Que l’on sorte d’un Privé Hors contrat ou du Lycée Condorcet, nous notons des différences chez les élèves. Une fois arrivés à la fac, ce manque de parallélisme se fait ressentir lorsqu’il s’agit de socialiser. Il y a aussi un certain écart perceptible qui est pris lorsqu’un élève du privé dit d’où il vient, comme une sorte de lutte des classes prononcée à l’université. Ce ressenti est moins présent chez l’étudiant du privé puisqu’il est attendu de retrouver des étudiants du public à la faculté.
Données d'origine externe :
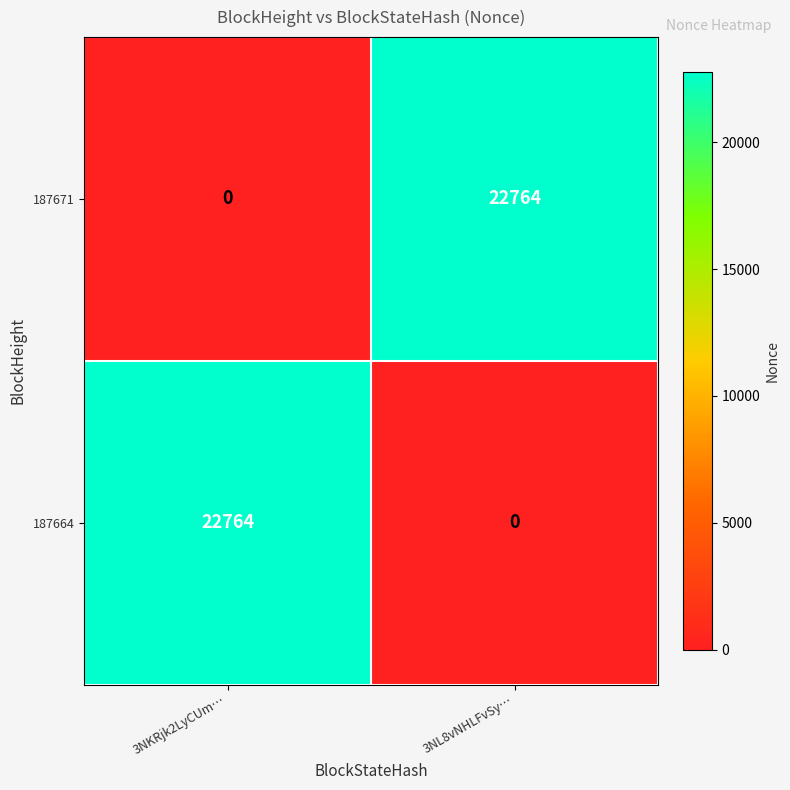

Reading left to right, list all the values displayed in this chart.

187671: 0	22764
187664: 22764	0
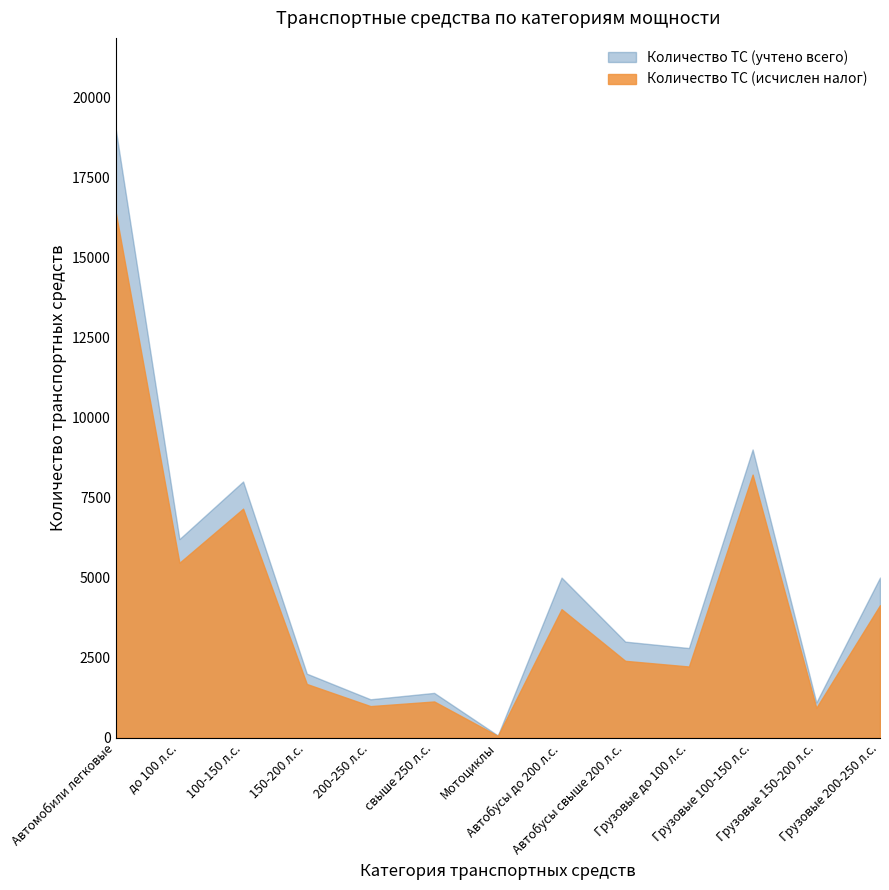

What is the label of the 13th point from the left?

Грузовые 200-250 л.с.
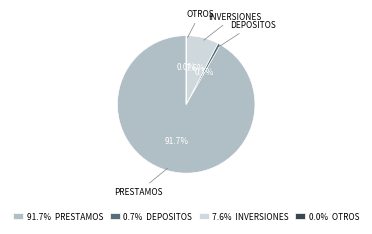

Does PRESTAMOS represent more than half of the total?

Yes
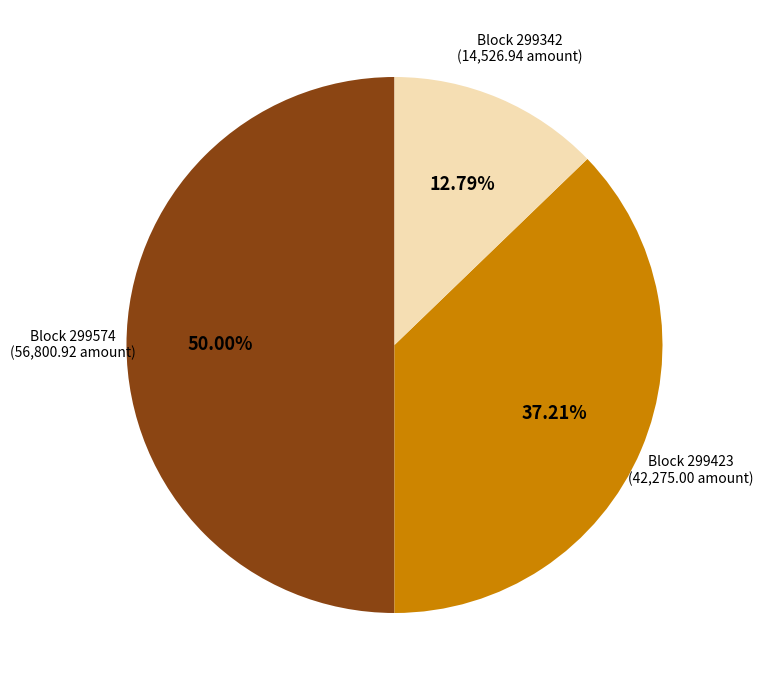

Is Block 299342 the majority of the pie?

No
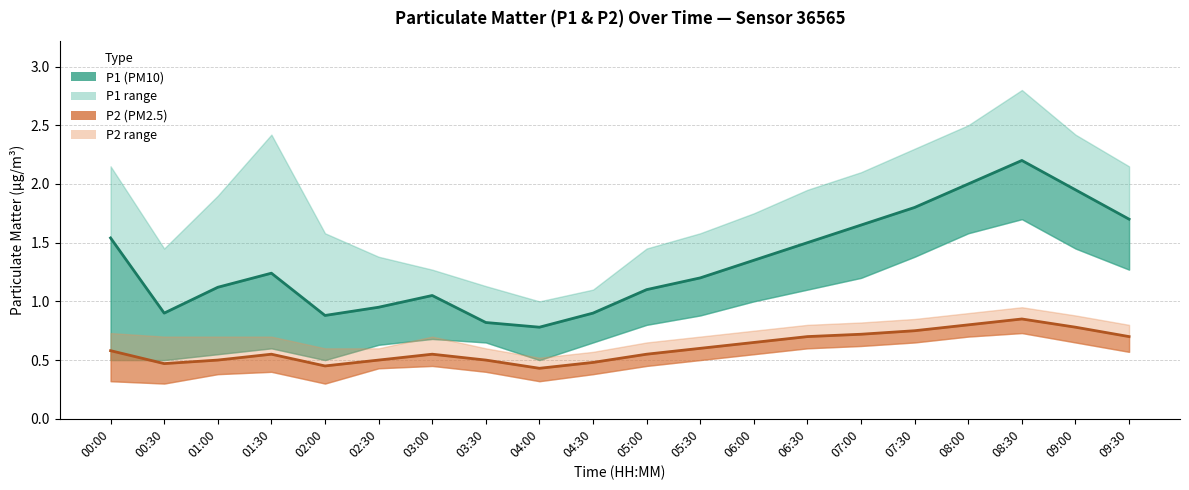

Which series has the largest range (max minus min)?

P1_upper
L’on observe bien assez vite que ce nouveau monde est un terrain d’affrontement politique, un Game Of Thrones sur cinq ans en moyenne. Le passage de classes privilégiées avec un suivi personnel à l’anonymat est très difficile pour l’élève provenant du privé. En première année, en moyenne, 46% des élèves ne passent pas le cap de la deuxième année. Parmi eux, la moitié quittent la faculté. Chez les étudiants venant du privé, les arguments les plus récurrents est l’impossibilité à s’adapter autant au niveau scolaire qu’au niveau social. Passer de classes de 20 personnes à des amphithéâtres de 500 personnes est très dépaysant. Mais surtout, au niveau de l’intégration, il s’agit de passer d’un monde où presque tous ont un dénominateur social commun, à la réalité : la mixité. Certains ressentent une sélection sociale très forte, c’est le cas de Samira, ancienne étudiante en économie-gestion à la Sorbonne : « Il y avait beaucoup de groupes qui étaient déjà formés. C’était très difficile de s’intégrer. Moi qui ai passé toute ma scolarité dans le privé, j’avais déjà plus de mal à sociabiliser. Mais là c’était un nouveau monde total, j’avais la boule au ventre. Je me sentais seule, et donc j’ai décroché. Je n’avais pas d’ami, ça ne me motivait pas. Presque personne ne venait de mon lycée, quand je loupais un cours je n’avais personne à qui demander. Je suis d’un naturel timide donc ça n’aide pas. Il y avait une indifférence dans ma classe presque tous venait du même lycée et avait les mêmes codes qui me sont inconnus. »

Des vies parallèles

Toutes ces questions soulèvent le fait que l’université n’est pas vécue de la même manière par tous. Au point de vue scolaire, les ressortissants du public ont une plus grande facilité à s’intégrer et à trouver leur identité dans cet univers de la connaissance. Cette socialisation différentielle est retrouvée lors du passage (par exemple) de la Sorbonne de Clignancourt à la Sorbonne Mère. Beaucoup d’élèves se plaignent de l’aspect trop élitiste, à en croire trop « privé », des élèves qui viennent de tous horizons en 3ème année de licence. De l’autre côté, il est entendu que c’est un milieu étudiant trop politisé et trop communautaire. De tels ressentis appuient cette séparation qui nous suit dans le milieu du travail. Force est de constater qu’il existe un conflit social dans les études supérieures.